There are a number of ways to calculate daily pivots (those R1, S1, R2, S2, etc.). For example, if you go here, you can see Classic, Woodie, Camarilla, and DeMark pivots. These pivots have fixed formulas, typically based on the open, high, low, close of the prior day. Since they are based on rigid mathematical formulas, I cannot understand why they would work. I don’t see any logical reason why the market will adhere to levels calculated using fixed mathematical formulas, especially when there are so many different subjective mathematical formulas put forth by different people.
Regardless, I am always interested to read research on this to learn more on the validity of pivots, and found a few pages below. The studies below also covered 3 different markets (futures, forex, stocks).
In general, no strong conclusions here. In terms of study methodology though, Bulkowski’s seem the most robust.
- The first one is here, which concludes that pivot points marginally work.

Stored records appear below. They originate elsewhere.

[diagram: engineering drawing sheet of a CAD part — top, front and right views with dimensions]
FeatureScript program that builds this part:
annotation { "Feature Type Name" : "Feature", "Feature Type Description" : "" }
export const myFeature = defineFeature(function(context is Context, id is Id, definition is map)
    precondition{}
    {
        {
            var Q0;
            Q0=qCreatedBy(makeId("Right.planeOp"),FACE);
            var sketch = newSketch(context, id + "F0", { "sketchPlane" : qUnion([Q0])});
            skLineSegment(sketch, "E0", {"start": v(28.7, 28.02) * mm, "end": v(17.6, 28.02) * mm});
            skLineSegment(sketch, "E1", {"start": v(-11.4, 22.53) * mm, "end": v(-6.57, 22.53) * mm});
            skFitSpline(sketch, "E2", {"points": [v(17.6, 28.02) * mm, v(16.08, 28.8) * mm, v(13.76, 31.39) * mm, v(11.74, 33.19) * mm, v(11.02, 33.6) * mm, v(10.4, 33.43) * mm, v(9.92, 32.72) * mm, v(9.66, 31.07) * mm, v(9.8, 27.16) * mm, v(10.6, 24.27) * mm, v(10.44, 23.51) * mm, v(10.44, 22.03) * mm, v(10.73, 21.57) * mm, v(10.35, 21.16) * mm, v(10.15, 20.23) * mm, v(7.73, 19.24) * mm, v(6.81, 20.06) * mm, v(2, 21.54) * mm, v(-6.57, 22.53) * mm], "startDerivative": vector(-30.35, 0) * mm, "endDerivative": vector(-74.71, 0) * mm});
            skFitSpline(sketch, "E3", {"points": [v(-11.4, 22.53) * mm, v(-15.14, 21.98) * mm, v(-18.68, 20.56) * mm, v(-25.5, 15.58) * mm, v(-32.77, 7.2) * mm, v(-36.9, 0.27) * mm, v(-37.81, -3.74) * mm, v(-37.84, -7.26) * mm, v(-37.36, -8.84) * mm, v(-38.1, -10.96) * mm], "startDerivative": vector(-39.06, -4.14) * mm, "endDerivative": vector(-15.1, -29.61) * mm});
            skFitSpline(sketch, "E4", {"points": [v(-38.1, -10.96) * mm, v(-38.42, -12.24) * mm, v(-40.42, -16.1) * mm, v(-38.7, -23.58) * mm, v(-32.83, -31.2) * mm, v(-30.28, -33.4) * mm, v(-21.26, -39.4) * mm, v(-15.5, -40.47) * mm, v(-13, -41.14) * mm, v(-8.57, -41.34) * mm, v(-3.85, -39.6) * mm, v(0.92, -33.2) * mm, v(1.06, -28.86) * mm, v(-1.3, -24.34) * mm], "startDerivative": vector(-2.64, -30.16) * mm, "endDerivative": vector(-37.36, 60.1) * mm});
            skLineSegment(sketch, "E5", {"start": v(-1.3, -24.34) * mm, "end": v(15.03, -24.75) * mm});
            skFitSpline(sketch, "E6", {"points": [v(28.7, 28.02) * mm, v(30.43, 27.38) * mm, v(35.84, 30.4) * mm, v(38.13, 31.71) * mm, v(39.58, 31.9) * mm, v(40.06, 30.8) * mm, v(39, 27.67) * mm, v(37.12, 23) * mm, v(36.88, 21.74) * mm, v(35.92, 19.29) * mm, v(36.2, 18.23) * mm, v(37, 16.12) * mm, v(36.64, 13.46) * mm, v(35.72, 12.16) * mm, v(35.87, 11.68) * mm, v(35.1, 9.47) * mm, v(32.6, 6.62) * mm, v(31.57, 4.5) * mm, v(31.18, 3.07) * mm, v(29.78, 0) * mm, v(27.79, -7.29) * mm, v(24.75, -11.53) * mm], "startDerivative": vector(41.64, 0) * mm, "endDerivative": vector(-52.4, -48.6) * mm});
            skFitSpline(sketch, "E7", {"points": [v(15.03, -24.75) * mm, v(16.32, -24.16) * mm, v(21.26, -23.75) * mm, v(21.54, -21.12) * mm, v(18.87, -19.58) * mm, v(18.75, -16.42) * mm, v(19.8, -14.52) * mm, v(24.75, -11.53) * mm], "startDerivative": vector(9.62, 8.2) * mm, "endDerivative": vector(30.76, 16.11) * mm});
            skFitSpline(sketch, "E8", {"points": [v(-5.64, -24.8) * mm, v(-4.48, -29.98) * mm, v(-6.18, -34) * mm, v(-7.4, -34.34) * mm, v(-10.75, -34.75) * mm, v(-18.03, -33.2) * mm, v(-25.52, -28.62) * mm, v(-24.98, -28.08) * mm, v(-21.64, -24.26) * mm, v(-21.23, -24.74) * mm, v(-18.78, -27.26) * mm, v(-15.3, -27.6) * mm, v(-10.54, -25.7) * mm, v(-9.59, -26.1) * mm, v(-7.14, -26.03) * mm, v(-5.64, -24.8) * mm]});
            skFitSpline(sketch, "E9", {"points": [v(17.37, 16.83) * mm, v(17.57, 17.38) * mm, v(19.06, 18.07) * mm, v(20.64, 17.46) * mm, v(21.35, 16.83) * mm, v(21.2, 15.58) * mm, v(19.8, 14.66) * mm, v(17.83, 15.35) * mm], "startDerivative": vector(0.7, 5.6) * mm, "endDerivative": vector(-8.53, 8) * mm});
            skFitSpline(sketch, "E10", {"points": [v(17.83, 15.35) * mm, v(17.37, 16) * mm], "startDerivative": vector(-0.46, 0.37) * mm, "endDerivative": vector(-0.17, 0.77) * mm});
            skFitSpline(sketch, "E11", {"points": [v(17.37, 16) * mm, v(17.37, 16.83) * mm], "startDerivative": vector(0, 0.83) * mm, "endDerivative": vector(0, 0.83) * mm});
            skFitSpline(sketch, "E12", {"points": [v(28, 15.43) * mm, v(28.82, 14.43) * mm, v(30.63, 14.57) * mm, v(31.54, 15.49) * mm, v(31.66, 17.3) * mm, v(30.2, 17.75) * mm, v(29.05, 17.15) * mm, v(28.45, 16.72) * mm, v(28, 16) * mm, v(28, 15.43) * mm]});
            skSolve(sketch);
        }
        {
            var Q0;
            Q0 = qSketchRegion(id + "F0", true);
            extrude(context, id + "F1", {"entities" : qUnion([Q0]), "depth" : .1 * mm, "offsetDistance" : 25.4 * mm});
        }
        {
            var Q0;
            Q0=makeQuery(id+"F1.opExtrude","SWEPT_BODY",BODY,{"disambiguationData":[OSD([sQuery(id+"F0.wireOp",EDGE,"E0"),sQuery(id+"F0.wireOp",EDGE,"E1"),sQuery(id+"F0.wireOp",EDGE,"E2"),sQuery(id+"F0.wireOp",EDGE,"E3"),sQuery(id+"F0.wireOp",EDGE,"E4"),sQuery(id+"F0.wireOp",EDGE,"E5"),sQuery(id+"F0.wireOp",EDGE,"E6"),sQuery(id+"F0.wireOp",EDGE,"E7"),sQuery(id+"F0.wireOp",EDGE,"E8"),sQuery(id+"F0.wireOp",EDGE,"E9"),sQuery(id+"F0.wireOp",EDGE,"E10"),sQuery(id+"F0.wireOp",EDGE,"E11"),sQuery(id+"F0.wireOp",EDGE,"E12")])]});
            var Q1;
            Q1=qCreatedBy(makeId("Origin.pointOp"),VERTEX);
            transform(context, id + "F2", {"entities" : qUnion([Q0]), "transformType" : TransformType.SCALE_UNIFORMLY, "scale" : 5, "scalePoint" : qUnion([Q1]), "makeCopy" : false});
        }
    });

- For each day, the study calculated the percentage of area between S3 and R3 covered by the 7 pivot bands (S1, S2, S3, P, R1, R2, R3, each band is + and – 0.1% of each pivot level). The E-mini futures were used.

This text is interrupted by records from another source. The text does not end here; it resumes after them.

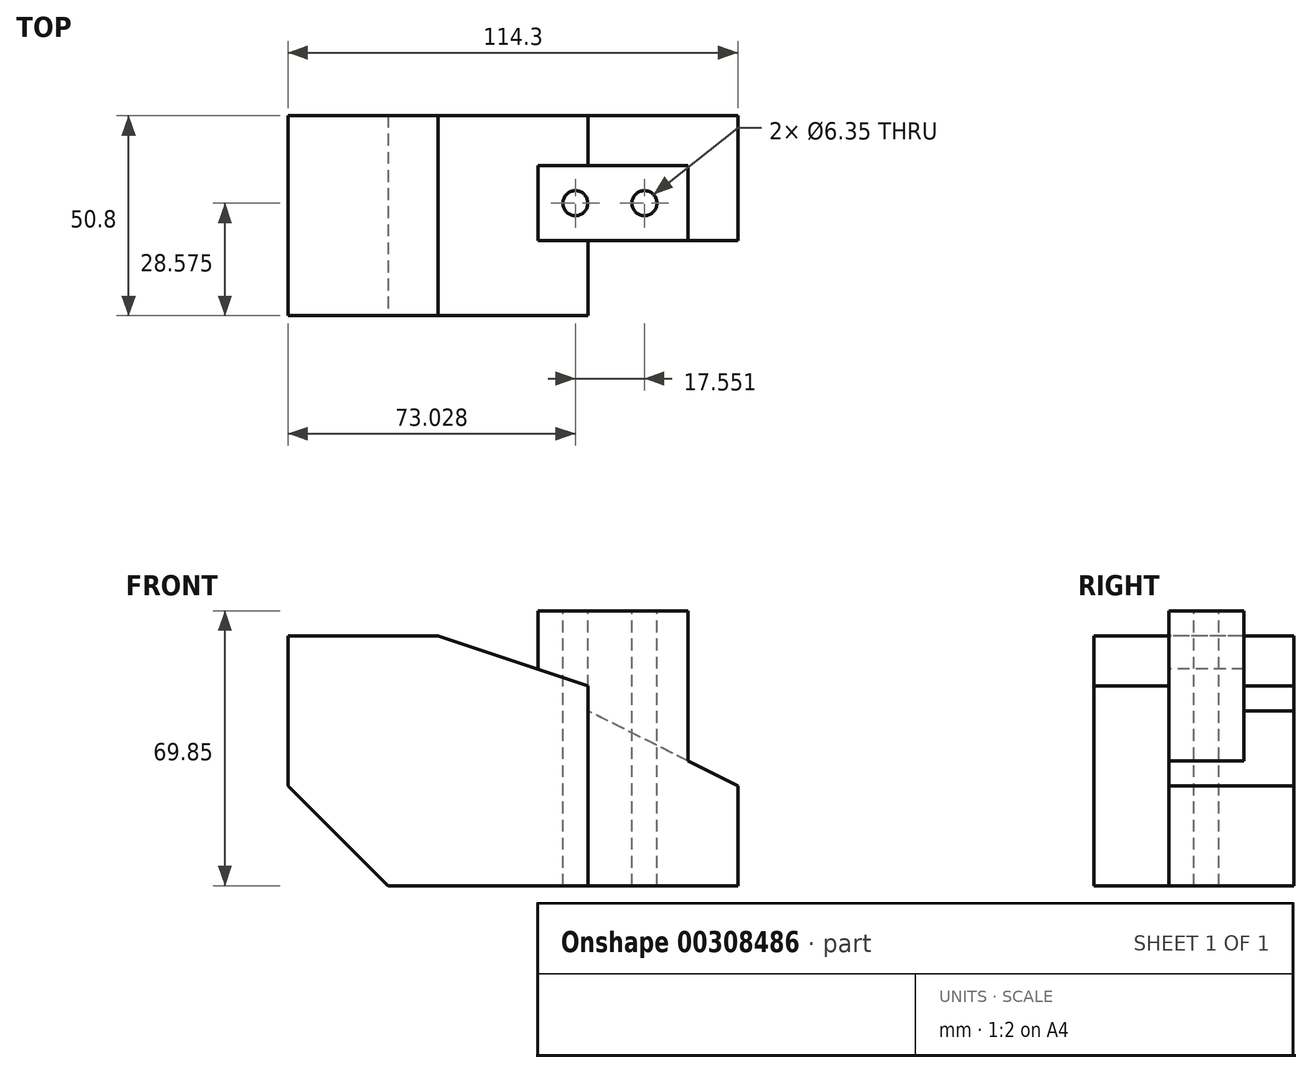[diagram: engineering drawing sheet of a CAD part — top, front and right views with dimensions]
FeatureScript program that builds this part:
annotation { "Feature Type Name" : "Feature", "Feature Type Description" : "" }
export const myFeature = defineFeature(function(context is Context, id is Id, definition is map)
    precondition{}
    {
        {
            var Q0;
            Q0=qCreatedBy(makeId("Front.planeOp"),FACE);
            var sketch = newSketch(context, id + "F0", { "sketchPlane" : qUnion([Q0])});
            skLineSegment(sketch, "E0", {"start": v(-45.6, 53.07) * mm, "end": v(-45.6, -10.43) * mm});
            skLineSegment(sketch, "E1", {"start": v(-45.6, -10.43) * mm, "end": v(30.6, -10.43) * mm});
            skLineSegment(sketch, "E2", {"start": v(30.6, -10.43) * mm, "end": v(30.6, 53.07) * mm});
            skLineSegment(sketch, "E3", {"start": v(30.6, 53.07) * mm, "end": v(-45.6, 53.07) * mm});
            skSolve(sketch);
        }
        {
            var Q0;
            Q0 = qSketchRegion(id + "F0", true);
            extrude(context, id + "F1", {"entities" : qUnion([Q0]), "oppositeDirection" : true, "depth" : 50.8 * mm});
        }
        {
            var Q0;
            Q0=makeQuery(id+"F1.opExtrude","CAP_FACE",FACE,{"disambiguationData":[OSD([sQuery(id+"F0.wireOp",EDGE,"E0"),sQuery(id+"F0.wireOp",EDGE,"E1"),sQuery(id+"F0.wireOp",EDGE,"E2"),sQuery(id+"F0.wireOp",EDGE,"E3")])],"isStart":true});
            var sketch = newSketch(context, id + "F2", { "sketchPlane" : qUnion([Q0])});
            skLineSegment(sketch, "E4", {"start": v(-45.6, -10.43) * mm, "end": v(-20.2, -10.43) * mm});
            skLineSegment(sketch, "E5", {"start": v(-45.6, -10.43) * mm, "end": v(-45.6, 14.97) * mm});
            skLineSegment(sketch, "E6", {"start": v(-45.6, 14.97) * mm, "end": v(-20.2, -10.43) * mm});
            skLineSegment(sketch, "E7", {"start": v(30.6, 53.07) * mm, "end": v(-7.5, 53.07) * mm});
            skLineSegment(sketch, "E8", {"start": v(30.6, 53.07) * mm, "end": v(30.6, 40.37) * mm});
            skLineSegment(sketch, "E9", {"start": v(30.6, 40.37) * mm, "end": v(-7.5, 53.07) * mm});
            skSolve(sketch);
        }
        {
            var Q0;
            Q0 = qSketchRegion(id + "F2", true);
            extrude(context, id + "F3", {"entities" : qUnion([Q0]), "operationType" : NewBodyOperationType.REMOVE, "oppositeDirection" : true, "depth" : 50.8 * mm});
        }
        {
            var Q0;
            Q0=makeQuery(id+"F1.opExtrude","SWEPT_FACE",FACE,{"disambiguationData":[OSD([sQuery(id+"F0.wireOp",EDGE,"E2")])]});
            var sketch = newSketch(context, id + "F4", { "sketchPlane" : qUnion([Q0])});
            skLineSegment(sketch, "E10", {"start": v(19.05, -10.43) * mm, "end": v(50.8, -10.43) * mm});
            skLineSegment(sketch, "E11", {"start": v(19.05, -10.43) * mm, "end": v(19.05, 14.97) * mm});
            skLineSegment(sketch, "E12", {"start": v(19.05, 14.97) * mm, "end": v(50.8, 14.97) * mm});
            skLineSegment(sketch, "E13", {"start": v(50.8, 14.97) * mm, "end": v(50.8, -10.43) * mm});
            skLineSegment(sketch, "E14", {"start": v(19.05, 14.97) * mm, "end": v(19.05, 59.42) * mm});
            skLineSegment(sketch, "E15", {"start": v(19.05, 59.42) * mm, "end": v(38.1, 59.42) * mm});
            skLineSegment(sketch, "E16", {"start": v(38.1, 59.42) * mm, "end": v(38.1, 14.97) * mm});
            skSolve(sketch);
        }
        {
            var Q0;
            Q0 = qSketchRegion(id + "F4", true);
            extrude(context, id + "F5", {"entities" : qUnion([Q0]), "operationType" : NewBodyOperationType.ADD, "depth" : 38.1 * mm});
        }
        {
            var Q0;
            Q0=makeQuery(id+"F5.opExtrude","CAP_FACE",FACE,{"disambiguationData":[OSD([sQuery(id+"F4.wireOp",EDGE,"E10"),sQuery(id+"F4.wireOp",EDGE,"E11"),sQuery(id+"F4.wireOp",EDGE,"E12"),sQuery(id+"F4.wireOp",EDGE,"E13"),sQuery(id+"F4.wireOp",EDGE,"E14"),sQuery(id+"F4.wireOp",EDGE,"E15"),sQuery(id+"F4.wireOp",EDGE,"E16")])],"isStart":true});
            var sketch = newSketch(context, id + "F6", { "sketchPlane" : qUnion([Q0])});
            skSolve(sketch);
        }
        {
            var Q0;
            Q0 = qSketchRegion(id + "F6", true);
            var Q1;
            {var subQ0=sQuery(id+"F4.wireOp",EDGE,"E15");Q1=makeQuery(id+"F6.imprint","IMPRINT",FACE,{"disambiguationData":[TD([[makeQuery(id+"F6.imprint","IMPRINT",EDGE,{"derivedFrom":makeQuery(id+"F5.opExtrude","CAP_EDGE",EDGE,{"disambiguationData":[OSD([subQ0])],"isStart":true})}),1.0]])]});}
            extrude(context, id + "F7", {"entities" : qUnion([Q0, Q1]), "operationType" : NewBodyOperationType.ADD, "depth" : 12.7 * mm});
        }
        {
            var Q0;
            {var subQ0=sQuery(id+"F4.wireOp",EDGE,"E14");var subQ1=sQuery(id+"F4.wireOp",EDGE,"E11");Q0=makeQuery(id+"F7.boolean.opBoolean","MERGE",FACE,{"derivedFrom":[makeQuery(id+"F5.opExtrude","SWEPT_FACE",FACE,{"disambiguationData":[OSD([subQ1,subQ0])]}),makeQuery(id+"F7.opExtrude","SWEPT_FACE",FACE,{"disambiguationData":[OSD([subQ1,subQ0])]})]});}
            var sketch = newSketch(context, id + "F8", { "sketchPlane" : qUnion([Q0])});
            skLineSegment(sketch, "E17", {"start": v(56, 21.32) * mm, "end": v(68.7, 14.97) * mm});
            skLineSegment(sketch, "E18", {"start": v(56, 21.32) * mm, "end": v(56, 59.42) * mm});
            skLineSegment(sketch, "E19", {"start": v(56, 59.42) * mm, "end": v(68.7, 59.42) * mm});
            skLineSegment(sketch, "E20", {"start": v(68.7, 59.42) * mm, "end": v(68.7, 14.97) * mm});
            skSolve(sketch);
        }
        {
            var Q0;
            {var subQ0=sQuery(id+"F4.wireOp",EDGE,"E16");Q0=makeQuery(id+"F7.boolean.opBoolean","MERGE",FACE,{"derivedFrom":[makeQuery(id+"F5.opExtrude","SWEPT_FACE",FACE,{"disambiguationData":[OSD([subQ0])]}),makeQuery(id+"F7.opExtrude","SWEPT_FACE",FACE,{"disambiguationData":[OSD([subQ0])]})]});}
            var sketch = newSketch(context, id + "F9", { "sketchPlane" : qUnion([Q0])});
            skLineSegment(sketch, "E21", {"start": v(-68.7, 14.97) * mm, "end": v(-30.6, 34.02) * mm});
            skLineSegment(sketch, "E22", {"start": v(-30.6, 34.02) * mm, "end": v(-30.6, 14.97) * mm});
            skLineSegment(sketch, "E23", {"start": v(-30.6, 14.97) * mm, "end": v(-68.7, 14.97) * mm});
            skSolve(sketch);
        }
        {
            var Q0;
            Q0 = qSketchRegion(id + "F9", true);
            extrude(context, id + "F10", {"entities" : qUnion([Q0]), "operationType" : NewBodyOperationType.ADD, "depth" : 12.7 * mm});
        }
        {
            var Q0;
            {var subQ0=sQuery(id+"F4.wireOp",EDGE,"E15");Q0=makeQuery(id+"F7.boolean.opBoolean","MERGE",FACE,{"derivedFrom":[makeQuery(id+"F5.opExtrude","SWEPT_FACE",FACE,{"disambiguationData":[OSD([subQ0])]}),makeQuery(id+"F7.opExtrude","SWEPT_FACE",FACE,{"disambiguationData":[OSD([subQ0])]})]});}
            var sketch = newSketch(context, id + "F11", { "sketchPlane" : qUnion([Q0])});
            skCircle(sketch, "E24", {"center": v(27.43, 28.58) * mm, "radius": 3.18 * mm});
            skPoint(sketch, "E24.centerSnap0", {"position": v(17.9, 28.58) * mm});
            skCircle(sketch, "E25", {"center": v(44.98, 28.58) * mm, "radius": 3.18 * mm});
            skPoint(sketch, "E25.centerSnap0", {"position": v(54.5, 28.58) * mm});
            skSolve(sketch);
        }
        {
            var Q0;
            Q0 = qSketchRegion(id + "F11", true);
            extrude(context, id + "F12", {"entities" : qUnion([Q0]), "operationType" : NewBodyOperationType.REMOVE, "endBound" : BoundingType.THROUGH_ALL, "oppositeDirection" : true, "depth" : 25.4 * mm});
        }
        {
            var Q0;
            Q0 = qSketchRegion(id + "F8", true);
            extrude(context, id + "F13", {"entities" : qUnion([Q0]), "operationType" : NewBodyOperationType.REMOVE, "oppositeDirection" : true, "depth" : 31.75 * mm});
        }
    });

- Over the study period, say the average daily percentage was 30%.
- Then it assumed that if pivots work, then the pivots must be good for identifying reversals, meaning that the High or Low of the day will occur within a pivot band. And to be considered “good” for identifying reversals means that the percentage of time the High or Low occurs within a pivot band is more than 30% (or whatever the percentage is).

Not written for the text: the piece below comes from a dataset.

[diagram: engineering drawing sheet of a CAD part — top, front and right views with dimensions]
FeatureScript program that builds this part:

- This makes the assumption that if pivot points don’t work, then the probability of the High or Low price landing in a pivot band should be the same as the area covered.
- I think that reasoning is not really correct. When you show that the probability of the High or Low price landing on a pivot band is higher than the area covered by pivot bands, it just shows that the High and Low prices are not uniformly distributed across S3 and R3. This reflects on the nature of the High and Low prices, and not on the nature of the pivot points.
- One way to normalize this is have a case of some equally spaced reference pivots between S3 and R3 to make the comparison, rather than simply using the area percentage.
- A 630-day period is also too limited for a study because whether the market is in an uptrend or downtrend can reflect on the positioning of the daily highs and lows within S3 and R3.
- The second study is here, which concludes that pivot points have no significance at all.
- The study was done on the forex market using 10 currency pairs.
- It compared the trading results of a strategy where you enter immediately upon detection of a strong uptrend / downtrend, versus waiting for retracement to a pivot point before entering.
- The results show that there is no statistical difference.
- I find this study pertains more to the probability of a retracement during a strong uptrend / downtrend rather than whether prices pause or reverses at pivot points.
- Thomas Bulkowski also did some research here, concluding that pivot points work (50-60%)
- He tested using 55 stocks using the 1-min timeframe. For each pivot point, he calculated the percentage of times the pivot point acted as support / resistance. If prices sailed through 40% of the time but turned 60% of the time, then the pivot points worked better than expected (i.e. 50%).
- Most pivot points had scores of 50-60%, which was better than expected.
- Linda Raschke Bradford found no statistical significance in pivot points
- “Everything I do is based on actual chart points. I’m always looking at the swing highs or the swing lows. I never calculate Fibonacci numbers, Gann retracements, artificial pivot points or other things like that because I’ve never found any edge or any statistical significance from testing them.
- But I can quantify chart points. I can quantify and test something like, ‘If the market made new momentum lows and there’s a reaction up by half an ATR, what are the odds the market will trade below that low?’ I can determine there’s, say a 68-percent probability of that happening.”
Shown is an interesting YouTube video by Adam Grimes (SMB Capital) where he showed that if you simply draw random levels while hiding the price chart, when you put the price chart back on, you will easily find a number of levels looking significant. This experiment also shows how easily it is to be persuaded / misled that there is significance in pure randomness.